**Task:** Repeat each entry verbatim.

Supplied records Start Marker

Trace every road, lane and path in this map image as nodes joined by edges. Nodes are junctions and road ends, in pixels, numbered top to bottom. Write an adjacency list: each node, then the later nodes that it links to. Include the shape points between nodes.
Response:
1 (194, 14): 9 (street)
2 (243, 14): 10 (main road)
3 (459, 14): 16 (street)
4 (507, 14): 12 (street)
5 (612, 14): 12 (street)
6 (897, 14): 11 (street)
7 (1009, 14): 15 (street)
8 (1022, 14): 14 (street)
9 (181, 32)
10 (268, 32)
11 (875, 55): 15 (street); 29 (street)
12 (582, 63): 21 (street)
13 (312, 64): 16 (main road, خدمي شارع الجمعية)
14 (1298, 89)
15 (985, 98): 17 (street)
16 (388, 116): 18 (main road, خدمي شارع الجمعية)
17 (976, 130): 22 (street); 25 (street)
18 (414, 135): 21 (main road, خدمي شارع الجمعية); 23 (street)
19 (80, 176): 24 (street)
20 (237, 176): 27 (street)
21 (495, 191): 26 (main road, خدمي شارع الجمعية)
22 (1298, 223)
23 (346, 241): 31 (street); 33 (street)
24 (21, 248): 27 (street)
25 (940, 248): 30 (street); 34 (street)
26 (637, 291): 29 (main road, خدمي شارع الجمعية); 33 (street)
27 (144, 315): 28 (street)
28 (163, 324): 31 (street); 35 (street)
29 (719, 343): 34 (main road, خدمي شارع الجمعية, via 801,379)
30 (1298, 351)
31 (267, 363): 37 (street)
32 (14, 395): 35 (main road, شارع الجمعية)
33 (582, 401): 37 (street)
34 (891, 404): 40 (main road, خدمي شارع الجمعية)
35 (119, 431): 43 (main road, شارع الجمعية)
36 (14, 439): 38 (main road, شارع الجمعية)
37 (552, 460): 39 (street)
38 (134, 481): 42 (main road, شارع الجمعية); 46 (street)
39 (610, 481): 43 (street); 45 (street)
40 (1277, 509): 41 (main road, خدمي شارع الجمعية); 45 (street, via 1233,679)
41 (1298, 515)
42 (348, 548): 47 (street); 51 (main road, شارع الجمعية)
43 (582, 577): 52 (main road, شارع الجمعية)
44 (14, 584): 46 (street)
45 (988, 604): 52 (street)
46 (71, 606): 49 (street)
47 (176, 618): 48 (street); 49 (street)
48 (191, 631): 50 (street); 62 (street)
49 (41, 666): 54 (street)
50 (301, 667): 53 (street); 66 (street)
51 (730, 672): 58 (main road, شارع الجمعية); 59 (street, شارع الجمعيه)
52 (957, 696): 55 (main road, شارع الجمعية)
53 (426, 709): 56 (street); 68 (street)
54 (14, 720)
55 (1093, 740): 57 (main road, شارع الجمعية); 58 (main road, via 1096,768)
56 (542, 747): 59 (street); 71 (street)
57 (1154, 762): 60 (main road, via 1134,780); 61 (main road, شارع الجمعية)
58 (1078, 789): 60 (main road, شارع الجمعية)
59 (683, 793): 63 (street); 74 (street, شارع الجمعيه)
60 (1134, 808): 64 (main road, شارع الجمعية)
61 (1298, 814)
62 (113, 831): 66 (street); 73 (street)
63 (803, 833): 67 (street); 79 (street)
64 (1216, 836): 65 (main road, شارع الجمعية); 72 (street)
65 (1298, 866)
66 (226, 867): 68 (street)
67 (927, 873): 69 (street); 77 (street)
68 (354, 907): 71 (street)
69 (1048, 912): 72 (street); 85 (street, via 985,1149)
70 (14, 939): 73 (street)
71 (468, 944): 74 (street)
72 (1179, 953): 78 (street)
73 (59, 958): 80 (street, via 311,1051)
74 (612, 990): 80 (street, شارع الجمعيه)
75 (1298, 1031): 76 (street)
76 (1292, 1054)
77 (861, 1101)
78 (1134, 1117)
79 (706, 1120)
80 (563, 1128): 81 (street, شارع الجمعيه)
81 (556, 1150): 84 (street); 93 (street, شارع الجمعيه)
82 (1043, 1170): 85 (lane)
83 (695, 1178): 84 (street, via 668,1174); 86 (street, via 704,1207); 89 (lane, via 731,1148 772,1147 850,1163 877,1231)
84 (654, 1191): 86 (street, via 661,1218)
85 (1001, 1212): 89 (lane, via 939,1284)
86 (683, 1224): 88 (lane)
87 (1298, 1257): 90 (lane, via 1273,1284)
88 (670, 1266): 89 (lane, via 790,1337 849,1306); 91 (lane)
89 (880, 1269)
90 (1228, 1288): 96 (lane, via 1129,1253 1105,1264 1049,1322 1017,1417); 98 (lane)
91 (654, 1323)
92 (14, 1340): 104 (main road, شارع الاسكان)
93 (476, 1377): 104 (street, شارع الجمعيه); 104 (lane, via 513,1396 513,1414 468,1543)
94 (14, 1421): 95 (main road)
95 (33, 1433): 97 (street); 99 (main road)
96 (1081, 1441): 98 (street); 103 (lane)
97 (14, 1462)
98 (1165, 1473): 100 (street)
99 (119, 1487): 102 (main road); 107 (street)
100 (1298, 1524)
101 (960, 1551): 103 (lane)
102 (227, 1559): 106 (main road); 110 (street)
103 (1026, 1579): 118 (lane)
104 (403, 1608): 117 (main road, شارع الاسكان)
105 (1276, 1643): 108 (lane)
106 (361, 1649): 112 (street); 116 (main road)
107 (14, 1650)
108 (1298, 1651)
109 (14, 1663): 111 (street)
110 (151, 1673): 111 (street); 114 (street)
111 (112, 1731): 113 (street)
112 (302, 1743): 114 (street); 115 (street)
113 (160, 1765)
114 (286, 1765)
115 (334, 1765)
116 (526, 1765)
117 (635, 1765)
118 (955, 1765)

Supplied records End Marker

**Response to this task:**
Trace every road, lane and path in this map image as nodes joined by edges. Nodes are junctions and road ends, in pixels, numbered top to bottom. Write an adjacency list: each node, then the later nodes that it links to. Include the shape points between nodes.
Response:
1 (194, 14): 9 (street)
2 (243, 14): 10 (main road)
3 (459, 14): 16 (street)
4 (507, 14): 12 (street)
5 (612, 14): 12 (street)
6 (897, 14): 11 (street)
7 (1009, 14): 15 (street)
8 (1022, 14): 14 (street)
9 (181, 32)
10 (268, 32)
11 (875, 55): 15 (street); 29 (street)
12 (582, 63): 21 (street)
13 (312, 64): 16 (main road, خدمي شارع الجمعية)
14 (1298, 89)
15 (985, 98): 17 (street)
16 (388, 116): 18 (main road, خدمي شارع الجمعية)
17 (976, 130): 22 (street); 25 (street)
18 (414, 135): 21 (main road, خدمي شارع الجمعية); 23 (street)
19 (80, 176): 24 (street)
20 (237, 176): 27 (street)
21 (495, 191): 26 (main road, خدمي شارع الجمعية)
22 (1298, 223)
23 (346, 241): 31 (street); 33 (street)
24 (21, 248): 27 (street)
25 (940, 248): 30 (street); 34 (street)
26 (637, 291): 29 (main road, خدمي شارع الجمعية); 33 (street)
27 (144, 315): 28 (street)
28 (163, 324): 31 (street); 35 (street)
29 (719, 343): 34 (main road, خدمي شارع الجمعية, via 801,379)
30 (1298, 351)
31 (267, 363): 37 (street)
32 (14, 395): 35 (main road, شارع الجمعية)
33 (582, 401): 37 (street)
34 (891, 404): 40 (main road, خدمي شارع الجمعية)
35 (119, 431): 43 (main road, شارع الجمعية)
36 (14, 439): 38 (main road, شارع الجمعية)
37 (552, 460): 39 (street)
38 (134, 481): 42 (main road, شارع الجمعية); 46 (street)
39 (610, 481): 43 (street); 45 (street)
40 (1277, 509): 41 (main road, خدمي شارع الجمعية); 45 (street, via 1233,679)
41 (1298, 515)
42 (348, 548): 47 (street); 51 (main road, شارع الجمعية)
43 (582, 577): 52 (main road, شارع الجمعية)
44 (14, 584): 46 (street)
45 (988, 604): 52 (street)
46 (71, 606): 49 (street)
47 (176, 618): 48 (street); 49 (street)
48 (191, 631): 50 (street); 62 (street)
49 (41, 666): 54 (street)
50 (301, 667): 53 (street); 66 (street)
51 (730, 672): 58 (main road, شارع الجمعية); 59 (street, شارع الجمعيه)
52 (957, 696): 55 (main road, شارع الجمعية)
53 (426, 709): 56 (street); 68 (street)
54 (14, 720)
55 (1093, 740): 57 (main road, شارع الجمعية); 58 (main road, via 1096,768)
56 (542, 747): 59 (street); 71 (street)
57 (1154, 762): 60 (main road, via 1134,780); 61 (main road, شارع الجمعية)
58 (1078, 789): 60 (main road, شارع الجمعية)
59 (683, 793): 63 (street); 74 (street, شارع الجمعيه)
60 (1134, 808): 64 (main road, شارع الجمعية)
61 (1298, 814)
62 (113, 831): 66 (street); 73 (street)
63 (803, 833): 67 (street); 79 (street)
64 (1216, 836): 65 (main road, شارع الجمعية); 72 (street)
65 (1298, 866)
66 (226, 867): 68 (street)
67 (927, 873): 69 (street); 77 (street)
68 (354, 907): 71 (street)
69 (1048, 912): 72 (street); 85 (street, via 985,1149)
70 (14, 939): 73 (street)
71 (468, 944): 74 (street)
72 (1179, 953): 78 (street)
73 (59, 958): 80 (street, via 311,1051)
74 (612, 990): 80 (street, شارع الجمعيه)
75 (1298, 1031): 76 (street)
76 (1292, 1054)
77 (861, 1101)
78 (1134, 1117)
79 (706, 1120)
80 (563, 1128): 81 (street, شارع الجمعيه)
81 (556, 1150): 84 (street); 93 (street, شارع الجمعيه)
82 (1043, 1170): 85 (lane)
83 (695, 1178): 84 (street, via 668,1174); 86 (street, via 704,1207); 89 (lane, via 731,1148 772,1147 850,1163 877,1231)
84 (654, 1191): 86 (street, via 661,1218)
85 (1001, 1212): 89 (lane, via 939,1284)
86 (683, 1224): 88 (lane)
87 (1298, 1257): 90 (lane, via 1273,1284)
88 (670, 1266): 89 (lane, via 790,1337 849,1306); 91 (lane)
89 (880, 1269)
90 (1228, 1288): 96 (lane, via 1129,1253 1105,1264 1049,1322 1017,1417); 98 (lane)
91 (654, 1323)
92 (14, 1340): 104 (main road, شارع الاسكان)
93 (476, 1377): 104 (street, شارع الجمعيه); 104 (lane, via 513,1396 513,1414 468,1543)
94 (14, 1421): 95 (main road)
95 (33, 1433): 97 (street); 99 (main road)
96 (1081, 1441): 98 (street); 103 (lane)
97 (14, 1462)
98 (1165, 1473): 100 (street)
99 (119, 1487): 102 (main road); 107 (street)
100 (1298, 1524)
101 (960, 1551): 103 (lane)
102 (227, 1559): 106 (main road); 110 (street)
103 (1026, 1579): 118 (lane)
104 (403, 1608): 117 (main road, شارع الاسكان)
105 (1276, 1643): 108 (lane)
106 (361, 1649): 112 (street); 116 (main road)
107 (14, 1650)
108 (1298, 1651)
109 (14, 1663): 111 (street)
110 (151, 1673): 111 (street); 114 (street)
111 (112, 1731): 113 (street)
112 (302, 1743): 114 (street); 115 (street)
113 (160, 1765)
114 (286, 1765)
115 (334, 1765)
116 (526, 1765)
117 (635, 1765)
118 (955, 1765)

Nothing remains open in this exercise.